When the outbreaks do happen, we have been — from my understanding — waiting for the state to report them. And I’ve been talking with public health now about the options for us to report sooner if we know of something.
Those conversations are ongoing. As you know, we have new leadership within public health. And so that is an ongoing conversation.
What I’ve learned is that a lot of things in the pandemic are just iterative. We are making adjustments all the time. We’re learning as we go. And this is one of those areas, as well.
I think, practically speaking, as challenging as this last year has been on every imaginable level — from personal to professional — we are going to do a comprehensive look back. When I say ‘we,’ I mean the collective ‘we’ — state, federal government, local governments. We’re going to do a look back and we’re going to learn from this. We’re going to figure out what are the systems that need to be in place so that the data and the reporting requirements that the community needs comes naturally out of all the systems that have been structured.
Part of the challenge has been is that some of that data doesn’t naturally flow from the systems that are structured. And so then it doesn’t happen in the way that all of us would really prefer. But when you’re in the response mode, it’s not the best time to reconnoiter processes and procedures.
I think that is one of the many examples of some of the improvements that will be made as we move forward.
Q: What lessons has the county learned from the pandemic that can be used to prepare for future public health emergencies or disasters?
A: The first thing is that we need to support infrastructure in nonemergency times.
We need to have some fundamental staffing levels. We need to have plans. We need to be training to those plans constantly. And we need to build a larger support structure around response that has to go beyond county staff alone.
We need to become much more formal and much more definitive in our commitment to that process. The reality is emergency management can become one of those other duties, one of those planning processes that you do when you can, when you’re not dealing with the here and now.
It’s too important.
I think what we’ve seen is that, this pandemic, it has lasted a year so far and it’s not over.
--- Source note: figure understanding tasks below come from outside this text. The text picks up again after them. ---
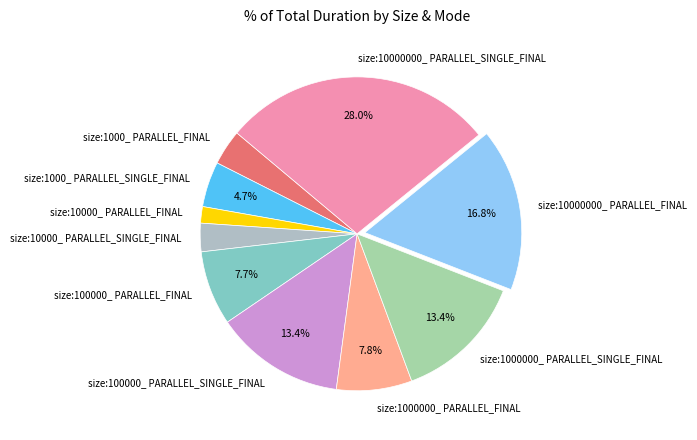

How many slices are in this pie chart?

10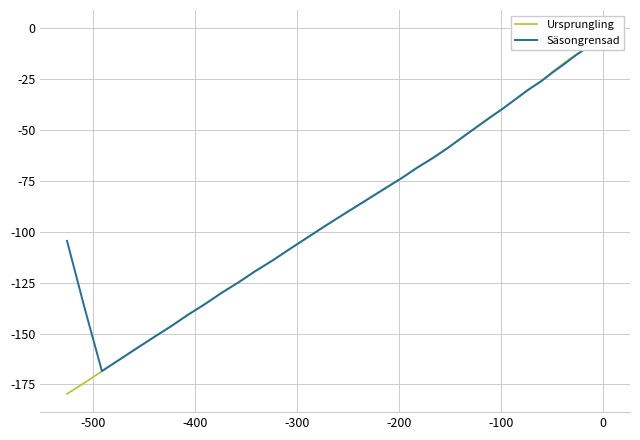

How many intersections are there between Säsongrensad and Ursprungling?

11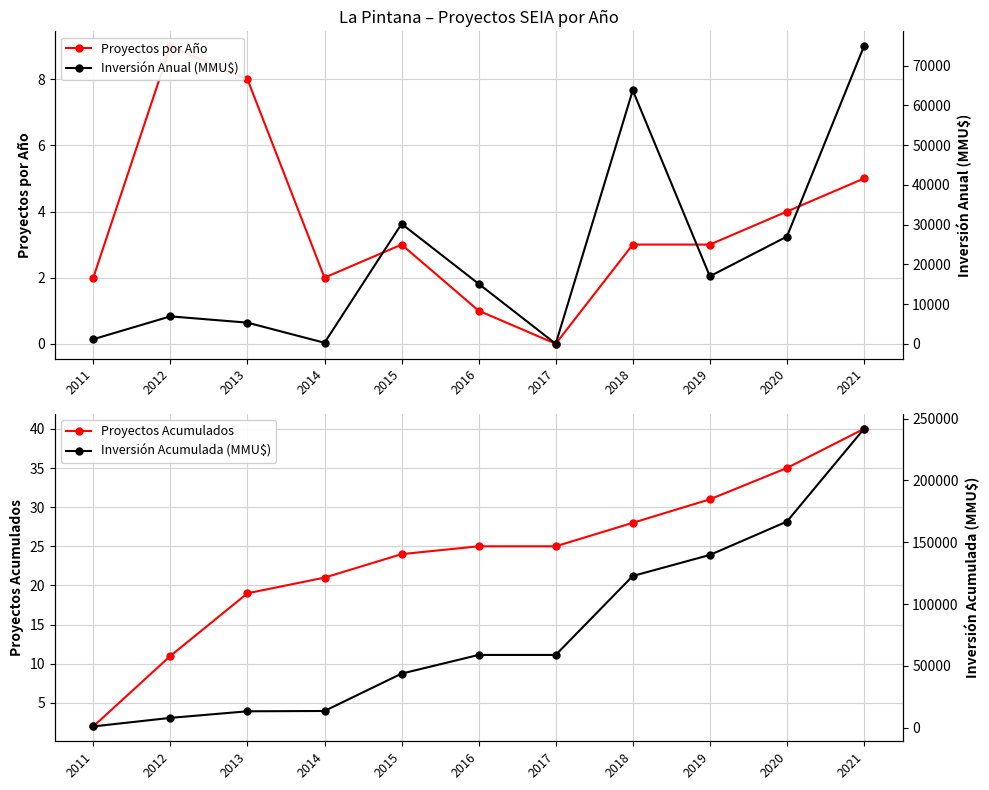

Where is Proyectos por Año nearest to the value 4?

2020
If you listen to the experts, it’s not going to be potentially the only one that we’re faced with.
I think that we have to seriously commit to the public health infrastructure. The public health infrastructure has been unfunded at every level for decades. And so we need to fund public health, and that doesn’t mean just for the pandemics, but we need to have a more stable funding level in the nonpandemic times, so that when the pandemics do happen, we’re already prepared as much as we can possibly be.